_DATA SHOWN_:
----------

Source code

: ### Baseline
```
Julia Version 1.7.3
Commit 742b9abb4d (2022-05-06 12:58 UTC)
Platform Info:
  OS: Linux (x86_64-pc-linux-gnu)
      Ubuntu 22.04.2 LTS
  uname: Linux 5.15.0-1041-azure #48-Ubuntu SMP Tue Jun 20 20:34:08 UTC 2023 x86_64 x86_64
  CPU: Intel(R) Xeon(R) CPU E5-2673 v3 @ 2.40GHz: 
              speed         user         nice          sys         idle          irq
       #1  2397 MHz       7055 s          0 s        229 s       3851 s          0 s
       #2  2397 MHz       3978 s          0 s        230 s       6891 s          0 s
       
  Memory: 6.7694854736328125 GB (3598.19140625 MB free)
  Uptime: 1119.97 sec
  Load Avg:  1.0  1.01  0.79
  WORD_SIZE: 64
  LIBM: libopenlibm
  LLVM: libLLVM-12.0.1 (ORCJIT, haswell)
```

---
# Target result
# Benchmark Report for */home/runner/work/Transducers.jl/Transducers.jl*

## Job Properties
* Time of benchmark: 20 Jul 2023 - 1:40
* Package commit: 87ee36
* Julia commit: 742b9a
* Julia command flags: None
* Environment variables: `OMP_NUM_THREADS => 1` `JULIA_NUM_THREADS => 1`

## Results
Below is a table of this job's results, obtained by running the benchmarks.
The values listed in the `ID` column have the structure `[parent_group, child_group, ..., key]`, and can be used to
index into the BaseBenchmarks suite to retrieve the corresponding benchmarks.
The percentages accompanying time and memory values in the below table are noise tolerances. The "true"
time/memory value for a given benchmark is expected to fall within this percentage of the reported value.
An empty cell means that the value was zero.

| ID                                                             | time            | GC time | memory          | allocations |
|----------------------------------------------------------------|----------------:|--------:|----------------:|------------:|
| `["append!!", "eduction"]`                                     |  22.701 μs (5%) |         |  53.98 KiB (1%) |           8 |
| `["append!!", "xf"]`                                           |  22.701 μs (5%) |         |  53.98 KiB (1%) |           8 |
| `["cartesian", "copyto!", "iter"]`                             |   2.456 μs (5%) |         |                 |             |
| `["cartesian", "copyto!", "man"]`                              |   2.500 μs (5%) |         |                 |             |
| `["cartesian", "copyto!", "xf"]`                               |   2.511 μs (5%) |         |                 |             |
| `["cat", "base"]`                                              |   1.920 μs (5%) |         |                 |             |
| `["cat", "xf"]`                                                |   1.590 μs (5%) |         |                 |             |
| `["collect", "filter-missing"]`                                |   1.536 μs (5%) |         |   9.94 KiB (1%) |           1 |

----------

_EXERCISE GOAL_: Look through the entries and copy every line in which the string "values" appears.

_SOLUTION_:
The values listed in the `ID` column have the structure `[parent_group, child_group, ..., key]`, and can be used to
The percentages accompanying time and memory values in the below table are noise tolerances. The "true"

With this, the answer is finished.